Rohan Dua,TNN | Oct 11, 2014, 06.15 AM IST
ARNIA/PARGWAL (Jammu): With overpowering pain in her right arm, 41-year-old Neha Devi looked agitated while Kiran Bala (36) sobbed. The two from Arnia sub sector were wounded in cross-border shelling from Pakistan on Thursday. They are among thousands of civilians, who are too frightened to return to their homes even as nine days of firing and mortar shelling from across the border has de-escalated.
"Why should we return? Why does not the government provide us permanent homes if such border tension continues? It is not our problem if we have our land that earns us meager income," Bala said.
Most of these civilians grow rice or work as daily wage labourers. Many of them earn their livelihood by selling milk.
In Pargwal, 75-year-old Ram Lal and his son, Vijay Kumar, who lost their cow and calf, are now jobless.

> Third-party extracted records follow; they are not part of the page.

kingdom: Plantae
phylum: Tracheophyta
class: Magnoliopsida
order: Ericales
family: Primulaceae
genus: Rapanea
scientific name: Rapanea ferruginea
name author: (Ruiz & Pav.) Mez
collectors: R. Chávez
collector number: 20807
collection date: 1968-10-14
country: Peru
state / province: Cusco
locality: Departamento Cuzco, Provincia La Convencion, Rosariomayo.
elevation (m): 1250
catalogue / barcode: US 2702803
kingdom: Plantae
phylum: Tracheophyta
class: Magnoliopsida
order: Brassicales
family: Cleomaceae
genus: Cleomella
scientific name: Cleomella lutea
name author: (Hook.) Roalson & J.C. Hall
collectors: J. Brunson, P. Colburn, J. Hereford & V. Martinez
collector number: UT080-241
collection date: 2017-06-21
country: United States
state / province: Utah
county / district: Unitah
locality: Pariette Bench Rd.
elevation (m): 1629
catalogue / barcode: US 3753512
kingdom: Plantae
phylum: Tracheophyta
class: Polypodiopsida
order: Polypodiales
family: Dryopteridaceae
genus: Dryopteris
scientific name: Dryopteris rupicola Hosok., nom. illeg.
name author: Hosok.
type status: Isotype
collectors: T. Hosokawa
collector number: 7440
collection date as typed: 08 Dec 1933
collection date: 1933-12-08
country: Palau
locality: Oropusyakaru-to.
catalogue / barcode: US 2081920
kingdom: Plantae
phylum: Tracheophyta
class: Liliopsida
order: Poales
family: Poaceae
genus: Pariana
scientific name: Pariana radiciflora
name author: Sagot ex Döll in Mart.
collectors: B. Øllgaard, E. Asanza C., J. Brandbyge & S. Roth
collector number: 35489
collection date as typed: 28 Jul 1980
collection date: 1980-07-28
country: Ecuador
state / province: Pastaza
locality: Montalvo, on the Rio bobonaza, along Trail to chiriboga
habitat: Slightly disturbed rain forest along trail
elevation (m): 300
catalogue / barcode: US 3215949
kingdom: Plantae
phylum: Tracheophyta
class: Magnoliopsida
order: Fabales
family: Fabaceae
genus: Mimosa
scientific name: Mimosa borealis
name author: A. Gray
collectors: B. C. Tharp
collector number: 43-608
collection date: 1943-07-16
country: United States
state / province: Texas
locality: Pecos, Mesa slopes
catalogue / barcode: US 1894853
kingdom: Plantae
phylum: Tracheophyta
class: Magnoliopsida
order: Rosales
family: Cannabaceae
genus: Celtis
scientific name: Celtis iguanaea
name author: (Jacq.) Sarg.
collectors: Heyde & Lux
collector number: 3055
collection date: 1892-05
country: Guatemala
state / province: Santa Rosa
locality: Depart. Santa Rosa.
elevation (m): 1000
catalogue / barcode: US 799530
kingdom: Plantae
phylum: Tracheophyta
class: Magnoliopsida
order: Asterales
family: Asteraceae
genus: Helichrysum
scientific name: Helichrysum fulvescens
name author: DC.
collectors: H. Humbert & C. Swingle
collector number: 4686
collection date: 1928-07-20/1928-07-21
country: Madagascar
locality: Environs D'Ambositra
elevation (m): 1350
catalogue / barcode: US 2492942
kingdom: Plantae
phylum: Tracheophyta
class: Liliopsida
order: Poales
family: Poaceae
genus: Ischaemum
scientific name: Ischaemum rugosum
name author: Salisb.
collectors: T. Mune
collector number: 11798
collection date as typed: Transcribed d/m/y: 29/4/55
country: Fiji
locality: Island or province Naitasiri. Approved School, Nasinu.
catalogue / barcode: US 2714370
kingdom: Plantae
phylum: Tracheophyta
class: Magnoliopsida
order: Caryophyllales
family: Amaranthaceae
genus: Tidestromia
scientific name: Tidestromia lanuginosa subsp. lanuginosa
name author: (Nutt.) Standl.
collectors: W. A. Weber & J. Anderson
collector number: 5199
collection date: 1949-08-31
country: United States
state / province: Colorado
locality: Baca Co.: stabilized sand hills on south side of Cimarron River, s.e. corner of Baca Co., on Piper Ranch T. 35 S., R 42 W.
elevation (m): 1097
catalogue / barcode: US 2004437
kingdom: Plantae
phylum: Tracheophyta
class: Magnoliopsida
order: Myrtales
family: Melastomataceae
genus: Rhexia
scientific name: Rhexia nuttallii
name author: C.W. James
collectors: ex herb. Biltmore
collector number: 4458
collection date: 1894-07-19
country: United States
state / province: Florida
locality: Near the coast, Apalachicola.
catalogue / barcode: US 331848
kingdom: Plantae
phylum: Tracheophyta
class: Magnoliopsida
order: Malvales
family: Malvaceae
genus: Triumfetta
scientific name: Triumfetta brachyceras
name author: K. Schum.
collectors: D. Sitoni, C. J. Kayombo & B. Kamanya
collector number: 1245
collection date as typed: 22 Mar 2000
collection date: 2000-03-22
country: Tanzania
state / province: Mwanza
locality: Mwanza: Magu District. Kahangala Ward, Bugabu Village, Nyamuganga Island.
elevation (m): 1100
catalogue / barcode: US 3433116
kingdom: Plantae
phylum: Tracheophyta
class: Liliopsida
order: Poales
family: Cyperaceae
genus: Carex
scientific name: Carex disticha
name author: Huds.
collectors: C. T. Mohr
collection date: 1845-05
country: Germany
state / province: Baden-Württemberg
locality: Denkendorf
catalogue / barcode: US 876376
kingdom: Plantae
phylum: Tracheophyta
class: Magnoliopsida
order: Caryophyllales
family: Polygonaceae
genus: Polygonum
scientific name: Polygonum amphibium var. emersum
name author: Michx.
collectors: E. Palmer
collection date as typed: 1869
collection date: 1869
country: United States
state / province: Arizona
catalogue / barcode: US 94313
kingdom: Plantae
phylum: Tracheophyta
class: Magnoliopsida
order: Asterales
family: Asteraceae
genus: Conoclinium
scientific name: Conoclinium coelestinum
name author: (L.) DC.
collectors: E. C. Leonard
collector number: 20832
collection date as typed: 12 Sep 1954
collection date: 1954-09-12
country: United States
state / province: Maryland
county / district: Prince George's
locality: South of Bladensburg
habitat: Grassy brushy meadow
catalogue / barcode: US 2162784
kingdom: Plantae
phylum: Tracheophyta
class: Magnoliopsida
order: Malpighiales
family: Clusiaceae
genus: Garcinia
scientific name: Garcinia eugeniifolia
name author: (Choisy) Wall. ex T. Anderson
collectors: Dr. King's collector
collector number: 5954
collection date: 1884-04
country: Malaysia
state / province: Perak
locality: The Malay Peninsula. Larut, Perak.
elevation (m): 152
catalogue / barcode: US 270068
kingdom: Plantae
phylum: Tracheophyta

"Our daily earning depended upon the milk our cattle produced. Even my third cow is now badly bruised. She can die anytime," Lal said, as he wept inconsolably.
In Akhnoor's Molu village, 78-year-old Chaggar Singh, who had lost his son Naresh Singh in a militant attack in 2003, has for years been receiving stray shells at his home.
This time, when the shell broke even the glass fixed outside the statue of his slain son, he too decided to quit the village. "I thought I could carry his bravery here but now time's up," he said.